> **Records to use**
#####
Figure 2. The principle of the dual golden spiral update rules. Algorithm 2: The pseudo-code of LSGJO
#####
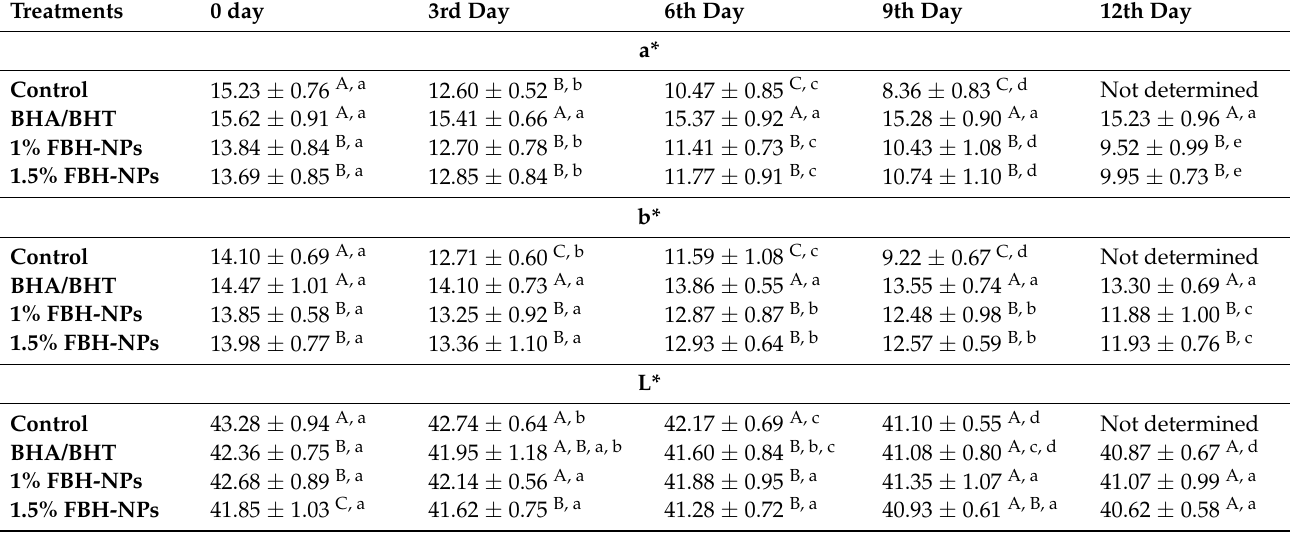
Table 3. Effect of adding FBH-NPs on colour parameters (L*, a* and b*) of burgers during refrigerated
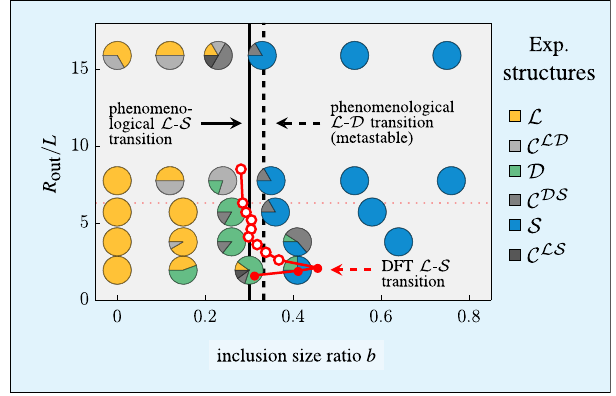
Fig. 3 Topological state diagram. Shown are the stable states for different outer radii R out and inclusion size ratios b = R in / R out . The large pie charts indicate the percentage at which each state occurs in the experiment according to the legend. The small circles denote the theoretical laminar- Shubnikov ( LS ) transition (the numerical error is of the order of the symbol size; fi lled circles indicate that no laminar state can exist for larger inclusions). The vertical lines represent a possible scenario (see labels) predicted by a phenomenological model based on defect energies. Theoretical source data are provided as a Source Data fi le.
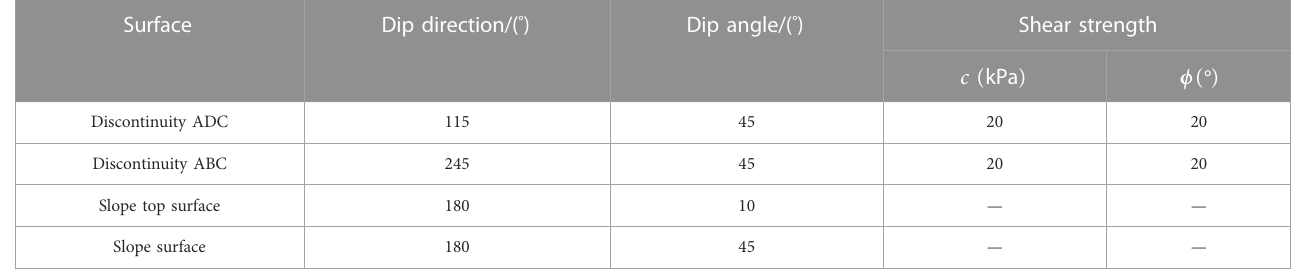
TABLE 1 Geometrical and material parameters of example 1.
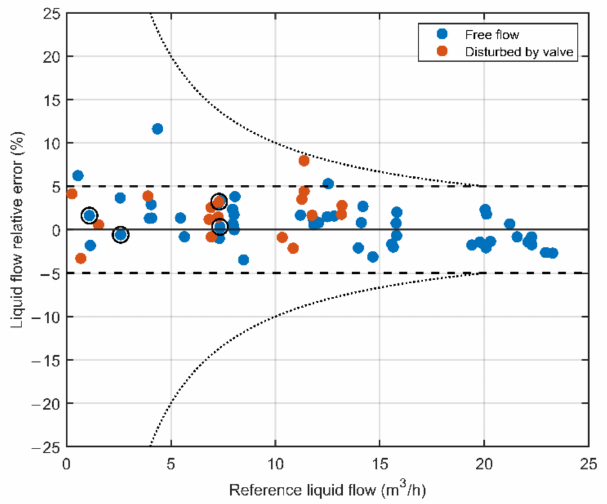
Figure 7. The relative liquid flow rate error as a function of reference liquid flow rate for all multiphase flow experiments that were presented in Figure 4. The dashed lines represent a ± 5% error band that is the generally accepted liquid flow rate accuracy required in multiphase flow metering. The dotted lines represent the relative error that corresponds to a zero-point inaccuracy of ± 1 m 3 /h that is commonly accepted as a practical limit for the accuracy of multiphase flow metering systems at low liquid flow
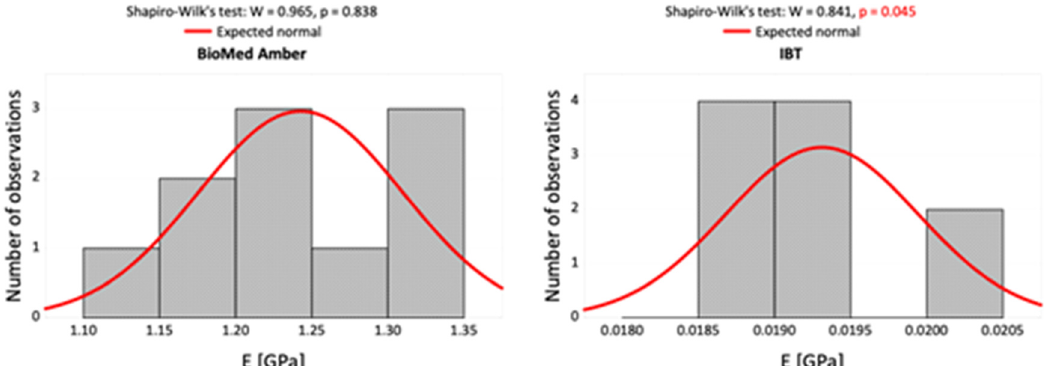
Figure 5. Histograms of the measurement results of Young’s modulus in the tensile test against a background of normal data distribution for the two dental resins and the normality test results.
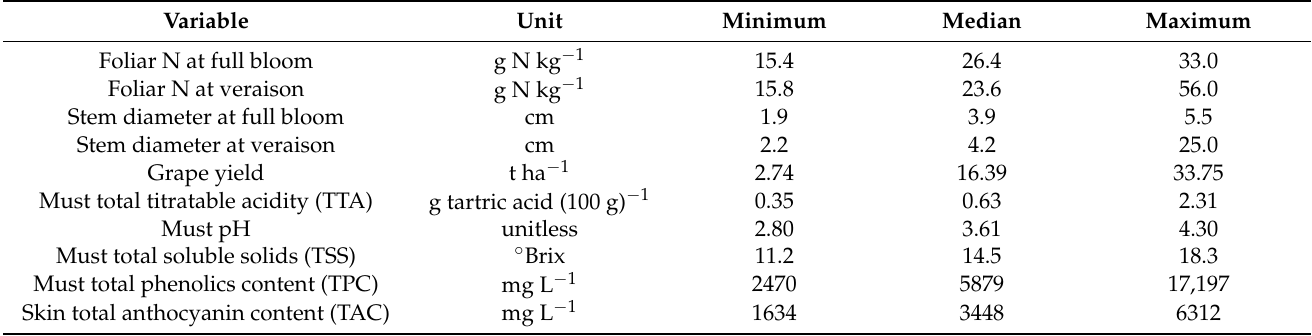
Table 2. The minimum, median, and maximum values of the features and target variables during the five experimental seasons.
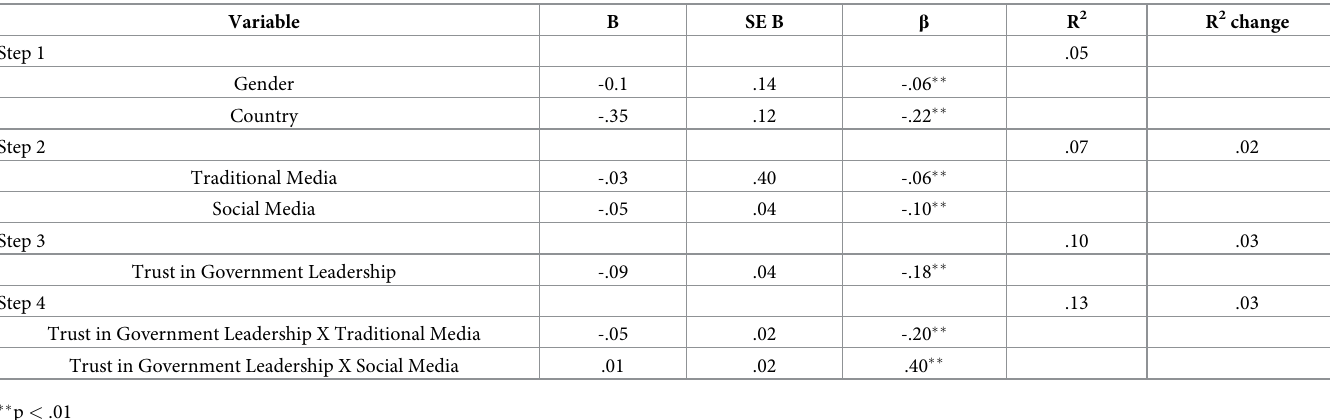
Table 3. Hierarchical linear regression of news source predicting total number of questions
#####
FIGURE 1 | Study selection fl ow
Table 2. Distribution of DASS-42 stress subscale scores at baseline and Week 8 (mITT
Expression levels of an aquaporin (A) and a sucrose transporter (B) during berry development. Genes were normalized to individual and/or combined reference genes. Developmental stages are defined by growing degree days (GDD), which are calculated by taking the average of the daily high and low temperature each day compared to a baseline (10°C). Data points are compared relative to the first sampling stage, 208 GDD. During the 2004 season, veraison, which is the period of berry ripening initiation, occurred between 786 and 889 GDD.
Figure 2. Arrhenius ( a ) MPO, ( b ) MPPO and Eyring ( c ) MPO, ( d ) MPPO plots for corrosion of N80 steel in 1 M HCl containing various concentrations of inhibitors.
#####
> **What to work on**
Above is the material; set down exactly its lines from the one containing "Table 2. The" down to the one containing "Table 3. Hierarchical", both included, leaving out any pictures.

> **Task response**
Table 2. The minimum, median, and maximum values of the features and target variables during the five experimental seasons.
Table 3. Hierarchical linear regression of news source predicting total number of questions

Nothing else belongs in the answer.